Hi Ladies, im currently on the waiting list for ICSI at the UHW Cardiff, Just dont know what to do as i was initially told you are backdated from your 1st appointment at the clinic, so all this time ive been assuming i was due for treatment this November thats 18months,but when i saw consultant few weeks ago he said we were backdated from November 2010,  so thought id give them a call, just to make sure, and they said i wasnt put on the list untill October 2011, thats actually when our consultant referred us, no backdate, i told them that cant be right and they said they have to speak to the consultant and get back to me, that was 2 weeks ago, i rang them since and they said theres still no reply as theyve left him a message (and they cant chase him around) so do  just sit here stewing for god knows how long, i dont know?? Does anybody know what the correct protocol is, when are you supposed to be backdated from?? i havent got a problem waiting i am just sick of being told all these different dates and getting my hopes up and then knocked back down, aaarrrgghh. Sorry for ranting, but any advice would be greatfully received, i dont know if i should contact the consultant directly, then i could get on with life untill its my turn!! thanks ladies xxx


----------



## nichub (Sep 2, 2010)

Rocky, ring the consultants secretary, they are usually more helpful
I don't know about wiring lists sorry I'm self funded

Hope you get sorted

Nic
Xx


----------



## rocky1 (Feb 27, 2012)

Thanks for your reply, much appreciated! that part i missed out, my post was early this morning ;-) i rang his secretary who was lovely and helpful and although she said she only works for the gynae side of things, she still rang IVF wales for me, who then left me a message saying the same thing near enough, im quite suprised as most people say they are so helpfull, thanks again, xx


----------



## nichub (Sep 2, 2010)

Hi rocky, the only thing I would suggest them is keep at them, it's not fair to keep you hanging like this, 

I hope you get sorted soon hun

Nic
Xx


----------



## rocky1 (Feb 27, 2012)

Yes i defintately will keep on at them now, if not their life so they not really bothered.
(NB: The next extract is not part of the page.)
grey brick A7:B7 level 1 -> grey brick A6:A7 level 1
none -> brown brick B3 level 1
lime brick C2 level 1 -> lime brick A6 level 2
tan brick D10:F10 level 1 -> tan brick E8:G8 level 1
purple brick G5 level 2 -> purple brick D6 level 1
Thanks Gem x


----------



## joeyrella (May 13, 2009)

We were referred in October 2009 and at our first appointment in March 2010 were put on the IUI and IVF waiting list and told our place on the waiting list would be backdated to the date of referral.  Once we had waited a year from referral and heard nothing we contacted them, only to find our place on the waiting list had not been backdated at all.  Our consultant refused to be drawn on whether we should have been backdated or not (despite her being the one who had told us that) she just said she told patients what she was told to say and it was up to us to argue it out with the waiting list administrators.  We  felt we had been badly advised over the backdating and the waiting times in general so we wrote a complaint letter.  We had a response which didn't clarify the backdating issue, but did offer us a place on the next IUI open evening a few weeks afterwards.  If you are not happy it can't hurt to write a letter saying that.  Just be aware that my complaint letter was kept at the front of my file forevermore!


----------



## rocky1 (Feb 27, 2012)

Thanks joyeyrella, wow they really do mess people about dont they, thanks for your story i think im going to write a letter


----------



## kara76 (Dec 14, 2004)

I think we are forgetting its not actually the clinic that set waiting times etc its the fact there are so many people waiting plus u know get a second cycle of ivf.
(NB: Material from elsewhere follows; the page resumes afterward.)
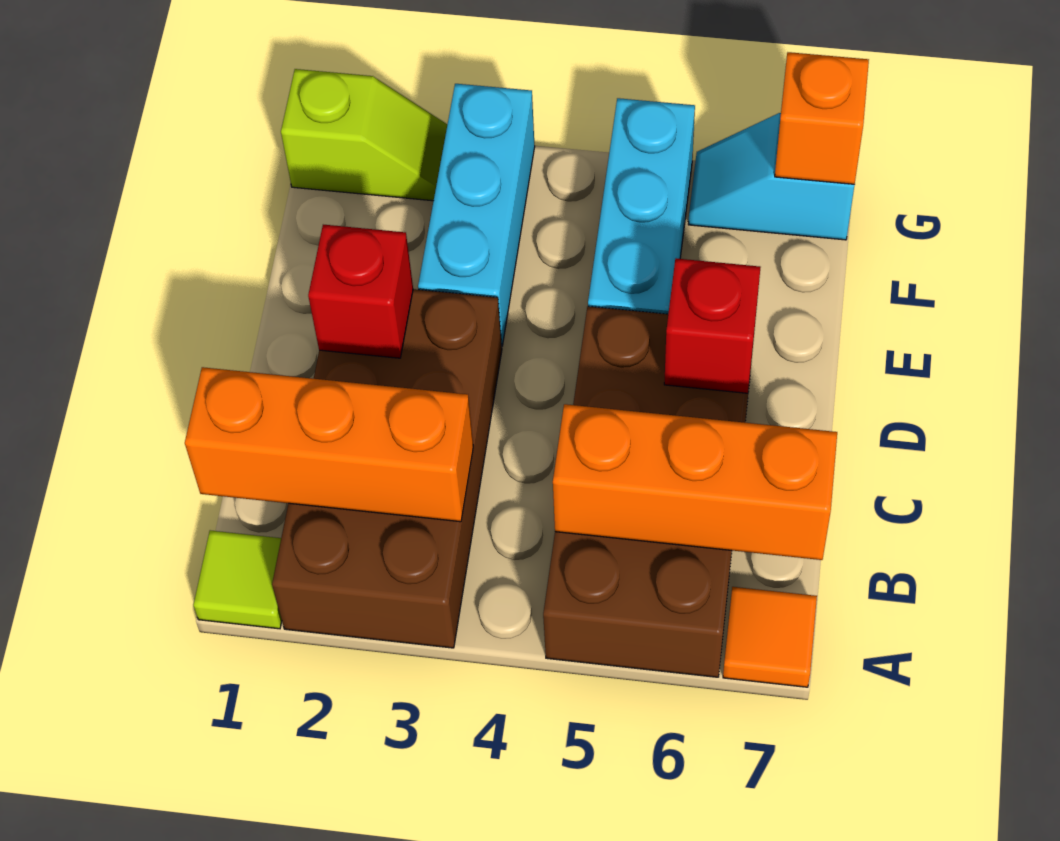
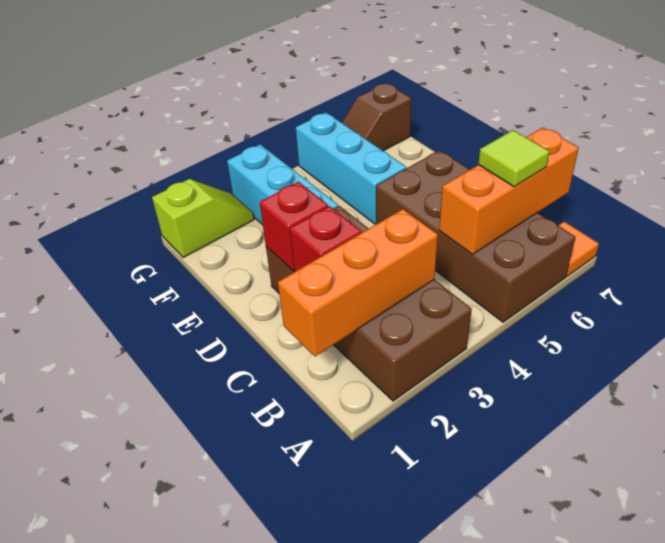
lime tile A1 level 1 -> lime tile B6 level 3
red brick D6 level 2 -> red brick C2 level 2
cyan slope G6:G7 level 1 top 7 -> brown slope G6:G7 level 1 top 7
orange brick G7 level 2 -> none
I posted not long ago about getting together letters to send to my assembly member saying how outsourcing ivf to clinics already built ( the health board are currently building one in neath) would ease the waiting list etc etc yet I received 3 letters! So as far as waiting times etc go I can only guess it will get worst before better. Backdating within the nhs does not happen and I totally agree that they should be upfront from the start.

U can ask for clarification in writing about when u were put on the list

When I started fertility tx the wait was awful. 25months for intial appointment, so things have improve but as with anything on the nhs there is a wait and yes its too long. Self funding while u wait is an option but don't have more than 1 cycle of ivf as u will forfit nhs cycles


----------



## rocky1 (Feb 27, 2012)

Wow 25months thats crazy! i totally get there are so many people, in the same situation, waiting!! But if the consultant who runs the clinic tells you 3 different referal dates, is there any hope? Its a very frustrating time, i really am happy (well as happy as you can be in this situation) waiting, but why get peoples hopes up, i think the best way is like you said get clarification in writing, and then i can get on with things


----------